Exercise material =
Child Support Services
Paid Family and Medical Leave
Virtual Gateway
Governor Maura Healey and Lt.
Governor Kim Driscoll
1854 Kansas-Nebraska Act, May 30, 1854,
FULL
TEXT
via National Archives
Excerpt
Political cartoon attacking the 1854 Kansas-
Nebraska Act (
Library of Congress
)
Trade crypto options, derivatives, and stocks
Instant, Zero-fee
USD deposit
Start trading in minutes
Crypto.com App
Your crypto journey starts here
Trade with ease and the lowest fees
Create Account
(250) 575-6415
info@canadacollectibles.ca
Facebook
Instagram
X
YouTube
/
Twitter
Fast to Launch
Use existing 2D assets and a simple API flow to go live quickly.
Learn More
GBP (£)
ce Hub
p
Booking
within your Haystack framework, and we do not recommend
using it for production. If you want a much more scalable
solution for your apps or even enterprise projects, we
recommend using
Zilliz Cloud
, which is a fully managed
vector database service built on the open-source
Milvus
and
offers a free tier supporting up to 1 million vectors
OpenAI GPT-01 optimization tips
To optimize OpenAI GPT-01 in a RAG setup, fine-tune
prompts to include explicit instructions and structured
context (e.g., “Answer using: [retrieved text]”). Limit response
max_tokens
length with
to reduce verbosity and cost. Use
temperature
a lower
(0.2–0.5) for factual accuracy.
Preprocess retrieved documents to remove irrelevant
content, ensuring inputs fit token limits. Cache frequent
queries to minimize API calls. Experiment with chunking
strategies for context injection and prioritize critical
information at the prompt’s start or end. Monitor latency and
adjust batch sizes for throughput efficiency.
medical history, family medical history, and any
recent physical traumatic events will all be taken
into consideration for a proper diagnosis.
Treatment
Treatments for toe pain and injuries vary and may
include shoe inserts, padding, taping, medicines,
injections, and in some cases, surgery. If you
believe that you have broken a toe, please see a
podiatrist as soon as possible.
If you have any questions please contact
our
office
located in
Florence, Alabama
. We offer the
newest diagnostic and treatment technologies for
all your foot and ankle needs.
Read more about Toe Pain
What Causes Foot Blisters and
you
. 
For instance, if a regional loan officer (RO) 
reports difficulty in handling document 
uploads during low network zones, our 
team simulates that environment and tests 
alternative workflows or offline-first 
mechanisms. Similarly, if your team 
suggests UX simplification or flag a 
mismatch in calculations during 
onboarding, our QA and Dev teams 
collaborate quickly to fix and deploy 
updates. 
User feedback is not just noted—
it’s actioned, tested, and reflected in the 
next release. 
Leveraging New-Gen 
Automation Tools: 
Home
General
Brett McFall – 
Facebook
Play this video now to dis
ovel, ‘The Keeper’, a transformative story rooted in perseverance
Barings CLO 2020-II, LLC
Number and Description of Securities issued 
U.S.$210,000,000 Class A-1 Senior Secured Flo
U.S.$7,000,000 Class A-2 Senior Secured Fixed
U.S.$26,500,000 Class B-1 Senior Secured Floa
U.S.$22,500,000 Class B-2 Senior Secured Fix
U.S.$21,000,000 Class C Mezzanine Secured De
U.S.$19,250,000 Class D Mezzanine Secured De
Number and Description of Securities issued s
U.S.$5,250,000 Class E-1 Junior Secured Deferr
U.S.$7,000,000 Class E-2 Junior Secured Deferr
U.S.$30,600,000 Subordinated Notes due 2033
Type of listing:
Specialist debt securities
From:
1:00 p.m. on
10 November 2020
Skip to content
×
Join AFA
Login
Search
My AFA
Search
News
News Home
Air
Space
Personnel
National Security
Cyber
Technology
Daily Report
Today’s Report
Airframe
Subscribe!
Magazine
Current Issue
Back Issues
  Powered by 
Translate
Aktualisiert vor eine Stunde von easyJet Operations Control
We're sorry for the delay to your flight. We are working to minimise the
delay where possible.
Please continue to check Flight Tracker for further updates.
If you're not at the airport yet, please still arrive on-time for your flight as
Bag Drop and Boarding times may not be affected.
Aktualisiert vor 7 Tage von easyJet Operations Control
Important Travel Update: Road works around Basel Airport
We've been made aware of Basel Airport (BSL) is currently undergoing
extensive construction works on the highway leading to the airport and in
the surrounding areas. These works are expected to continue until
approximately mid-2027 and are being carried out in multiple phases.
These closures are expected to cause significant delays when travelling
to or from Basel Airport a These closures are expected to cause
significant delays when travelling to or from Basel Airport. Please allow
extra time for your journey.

Directions for this task =
Write the lines again exactly, from the first line of the material above to the line that includes "using it for", both included. Leave out all the rest.

Worked solution =
Child Support Services
Paid Family and Medical Leave
Virtual Gateway
Governor Maura Healey and Lt.
Governor Kim Driscoll
1854 Kansas-Nebraska Act, May 30, 1854,
FULL
TEXT
via National Archives
Excerpt
Political cartoon attacking the 1854 Kansas-
Nebraska Act (
Library of Congress
)
Trade crypto options, derivatives, and stocks
Instant, Zero-fee
USD deposit
Start trading in minutes
Crypto.com App
Your crypto journey starts here
Trade with ease and the lowest fees
Create Account
(250) 575-6415
info@canadacollectibles.ca
Facebook
Instagram
X
YouTube
/
Twitter
Fast to Launch
Use existing 2D assets and a simple API flow to go live quickly.
Learn More
GBP (£)
ce Hub
p
Booking
within your Haystack framework, and we do not recommend
using it for production. If you want a much more scalable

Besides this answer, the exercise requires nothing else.